--- PASSAGE FOR REVIEW Enclosed Below ---

An employer may seek to protect its customer
connections and trade secrets. In this matter, the Applicant alleges
that it faces
risk on both these fronts should the restraint of trade
against the First Respondent not be applied.
[5]
The same factual crux informs the Applicant’s argument that it
possesses protectable
interests in its customer connections and trade
secrets which the First Respondent’s work for a competitor, the
Second Respondent,
threatens.
[6]
The Applicant states that the crux of the advantage that the First
Respondent has
now taken to the Second Respondent is knowledge of
specific requirements of the customers with which he dealt during the
course
of his employment, and specifically in regard to products
which they deemed important to their basket of products.
Customer Connections
[7]
The Applicant claims that as a result of the connection the First
Respondent had with
its customers, specifically a unique knowledge of
customer needs and their specific requirements, these customers might
be induced
to follow him to his new employer.
[8]
First, it is not sufficient to say, as it was in argument, that a
former employee
had satisfactory dealings with clients and that they
“may well” thus follow the First Respondent to another
employer.
Our law permits an employer to protect connections forged
by an employee with its customers under the ambit of an employment
contract
if these connections are deep enough such that a customer
may readily or easily follow the employee.

--- End of Enclosed PASSAGE FOR REVIEW ---

Reproduce the restraint-of-trade passage word for word, in full. The entries are drawn from a different source than the restraint-of-trade passage.

--- GIVEN DATA Enclosed Below ---

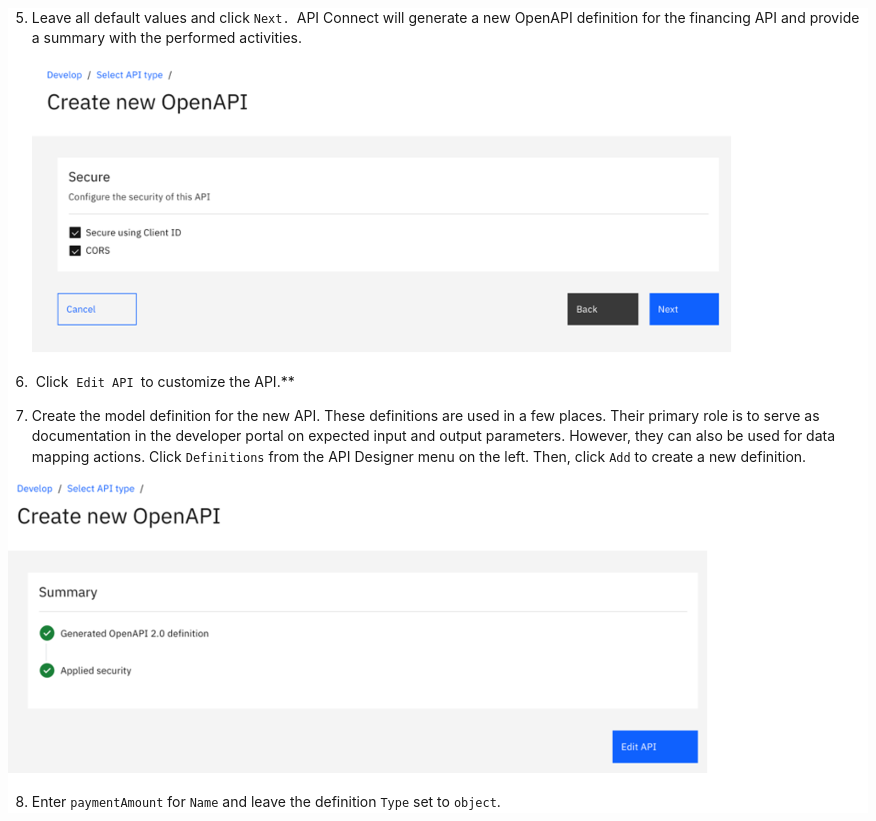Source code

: 5. Leave all default values and click `Next. `API
    Connect will generate a new OpenAPI definition for the financing API and
    provide a summary with the performed activities.

    ![](images/step1_5.png)

6.  Click  `Edit API `to customize the API.**

7. Create the model definition for the new API. These definitions are
    used in a few places. Their primary role is to serve as documentation in
    the developer portal on expected input and output parameters. However,
    they can also be used for data mapping actions.
    Click `Definitions` from the API
    Designer menu on the left. Then,
    click `Add` to create a new definition.

![](images/step1_7.png)

8. Enter `paymentAmount` for `Name` and
    leave the definition `Type` set
    to `object`.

--- End of Enclosed GIVEN DATA ---

YOUR RESPONSE →
An employer may seek to protect its customer
connections and trade secrets. In this matter, the Applicant alleges
that it faces
risk on both these fronts should the restraint of trade
against the First Respondent not be applied.
[5]
The same factual crux informs the Applicant’s argument that it
possesses protectable
interests in its customer connections and trade
secrets which the First Respondent’s work for a competitor, the
Second Respondent,
threatens.
[6]
The Applicant states that the crux of the advantage that the First
Respondent has
now taken to the Second Respondent is knowledge of
specific requirements of the customers with which he dealt during the
course
of his employment, and specifically in regard to products
which they deemed important to their basket of products.
Customer Connections
[7]
The Applicant claims that as a result of the connection the First
Respondent had with
its customers, specifically a unique knowledge of
customer needs and their specific requirements, these customers might
be induced
to follow him to his new employer.
[8]
First, it is not sufficient to say, as it was in argument, that a
former employee
had satisfactory dealings with clients and that they
“may well” thus follow the First Respondent to another
employer.
Our law permits an employer to protect connections forged
by an employee with its customers under the ambit of an employment
contract
if these connections are deep enough such that a customer
may readily or easily follow the employee.